BOOK I. MISS BROOKE.
5. CHAPTER V.
"Hard students are commonly troubled with gowts, catarrhs,
rheums, cachexia, bradypepsia, bad eyes, stone, and collick,
crudities, oppilations, vertigo, winds, consumptions, and all such
diseases as come by over-much sitting: they are most part lean,
dry, ill-colored . . . and all through immoderate pains and
extraordinary studies. If you will not believe the truth of this,
look upon great Tostatus and Thomas Aquainas' works; and tell me whether
those men took pains." --BURTON'S Anatomy of Melancholy, P. I, s. 2.

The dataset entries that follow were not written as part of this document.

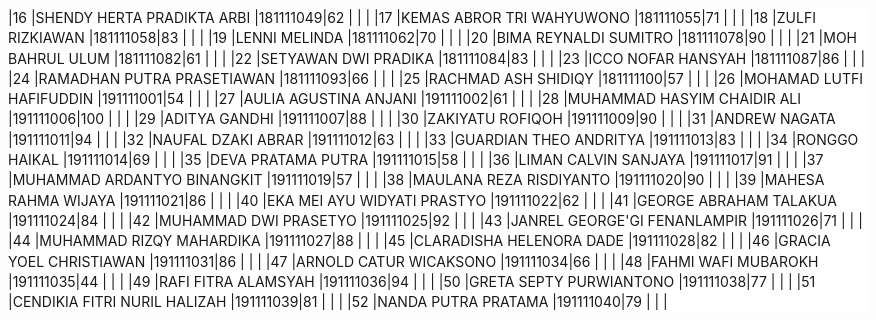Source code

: |16 |SHENDY HERTA PRADIKTA ARBI       |181111049|62   |           |         |
|17 |KEMAS ABROR TRI WAHYUWONO        |181111055|71   |           |         |
|18 |ZULFI RIZKIAWAN                  |181111058|83   |           |         |
|19 |LENNI MELINDA                    |181111062|70   |           |         |
|20 |BIMA REYNALDI SUMITRO            |181111078|90   |           |         |
|21 |MOH BAHRUL ULUM                  |181111082|61   |           |         |
|22 |SETYAWAN DWI PRADIKA             |181111084|83   |           |         |
|23 |ICCO NOFAR HANSYAH               |181111087|86   |           |         |
|24 |RAMADHAN PUTRA PRASETIAWAN       |181111093|66   |           |         |
|25 |RACHMAD ASH SHIDIQY              |181111100|57   |           |         |
|26 |MOHAMAD LUTFI HAFIFUDDIN         |191111001|54   |           |         |
|27 |AULIA AGUSTINA ANJANI            |191111002|61   |           |         |
|28 |MUHAMMAD HASYIM CHAIDIR ALI      |191111006|100  |           |         |
|29 |ADITYA GANDHI                    |191111007|88   |           |         |
|30 |ZAKIYATU ROFIQOH                 |191111009|90   |           |         |
|31 |ANDREW NAGATA                    |191111011|94   |           |         |
|32 |NAUFAL DZAKI ABRAR               |191111012|63   |           |         |
|33 |GUARDIAN THEO ANDRITYA           |191111013|83   |           |         |
|34 |RONGGO HAIKAL                    |191111014|69   |           |         |
|35 |DEVA PRATAMA PUTRA               |191111015|58   |           |         |
|36 |LIMAN CALVIN SANJAYA             |191111017|91   |           |         |
|37 |MUHAMMAD ARDANTYO BINANGKIT      |191111019|57   |           |         |
|38 |MAULANA REZA RISDIYANTO          |191111020|90   |           |         |
|39 |MAHESA RAHMA WIJAYA              |191111021|86   |           |         |
|40 |EKA MEI AYU WIDYATI PRASTYO      |191111022|62   |           |         |
|41 |GEORGE ABRAHAM TALAKUA           |191111024|84   |           |         |
|42 |MUHAMMAD DWI PRASETYO            |191111025|92   |           |         |
|43 |JANREL GEORGE'GI FENANLAMPIR     |191111026|71   |           |         |
|44 |MUHAMMAD RIZQY MAHARDIKA         |191111027|88   |           |         |
|45 |CLARADISHA HELENORA DADE         |191111028|82   |           |         |
|46 |GRACIA YOEL CHRISTIAWAN          |191111031|86   |           |         |
|47 |ARNOLD CATUR WICAKSONO           |191111034|66   |           |         |
|48 |FAHMI WAFI MUBAROKH              |191111035|44   |           |         |
|49 |RAFI FITRA ALAMSYAH              |191111036|94   |           |         |
|50 |GRETA SEPTY PURWIANTONO          |191111038|77   |           |         |
|51 |CENDIKIA FITRI NURIL HALIZAH     |191111039|81   |           |         |
|52 |NANDA PUTRA PRATAMA              |191111040|79   |           |         |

This was Mr. Casaubon's letter.
MY DEAR MISS BROOKE,--I have your guardian's permission to address
you on a subject than which I have none more at heart. I am not,
I trust, mistaken in the recognition of some deeper correspondence
than that of date in the fact that a consciousness of need in my
own life had arisen contemporaneously with the possibility of my
becoming acquainted with you. For in the first hour of meeting you,
I had an impression of your eminent and perhaps exclusive fitness
to supply that need (connected, I may say, with such activity of the
affections as even the preoccupations of a work too special to be
abdicated could not uninterruptedly dissimulate); and each succeeding
opportunity for observation has given the impression an added
depth by convincing me more emphatically of that fitness which I
had preconceived, and thus evoking more decisively those affections
to which I have but now referred. Our conversations have, I think,
made sufficiently clear to you the tenor of my life and purposes:
a tenor unsuited, I am aware, to the commoner order of minds.
But I have discerned in you an elevation of thought and a capability
of devotedness, which I had hitherto not conceived to be compatible
either with the early bloom of youth or with those graces of sex that
may be said at once to win and to confer distinction when combined,
as they notably are in you, with the mental qualities above indicated.
It was, I confess, beyond my hope to meet with this rare combination
of elements both solid and attractive, adapted to supply aid
in graver labors and to cast a charm over vacant hours; and but
for the event of my introduction to you (which, let me again say,
I trust not to be superficially coincident with foreshadowing needs,
but providentially related thereto as stages towards the completion
of a life's plan), I should presumably have gone on to the last
without any attempt to lighten my solitariness by a matrimonial union.